Tuesday, July 13, 2010

Mowing in the wind

The middle of a July morning, and a bright sun shines from a cloudless blue sky. And the wind-chill is something like 40 degrees. Priceless!

I was outside in short sleeves mowing my grass (which I never let get higher than eight inches or so), and the 25-to-30 mph gusts were waving tree branches with abandon, not quite howling, but raising goose bumps on my naked arms despite a "real" temperature in the mid-50s. It was a welcome break from temperatures in the 80s or more soon to return.

Of course, I left a few of those little eight-inch grass stalks, tassels waving in the breeze, to keep growing as they would. Not so much out of some sort of largesse or generosity towards individual brave blades, but because I have to wonder where those seeds might fly, or even grow. Fun to think about!

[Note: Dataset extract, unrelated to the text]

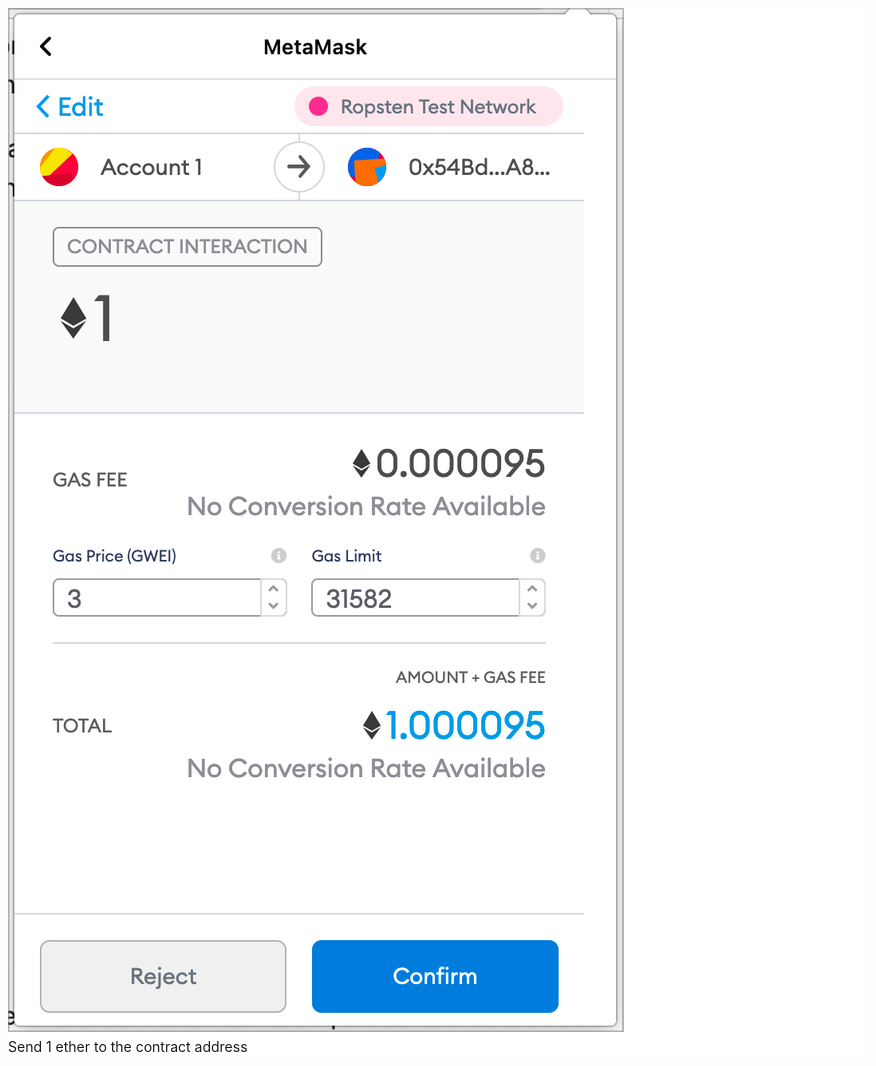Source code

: <img src="images/metamask_send_to_contract.png" />
<figcaption>Send 1 ether to the contract address</figcaption>
</figure>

Then I went back into my house, plopped with some relief into my chair, watched the news (about the oil spill) and started watching the next philosophy lecture. This one was about Kant's "categorical imperative," a moral stance having nothing to do with the ends of one's actions, but the idea that we "act in such a way that the maxim (basic idea behind) your action would, if you were able, be instituted as a universal law of nature." That is just part of it. The idea also encompasses the idea that to use some other person as a tool means that you also may be used as a tool (morally speaking.) Thus, for instance, you may never lie.

Kant - and his most important influence, Hume - had not, I'm sure, ever thought about a cool summer day, an underwater oil spill, or a single stalk of grass blowing in the wind. And although Kant would call such concerns - gaining pleasure and avoiding pain - a lesser moral matter, underneath the "pure," "categorical," level of his moral thought, I wonder what essentially matters. A lie, or a seed in the wind?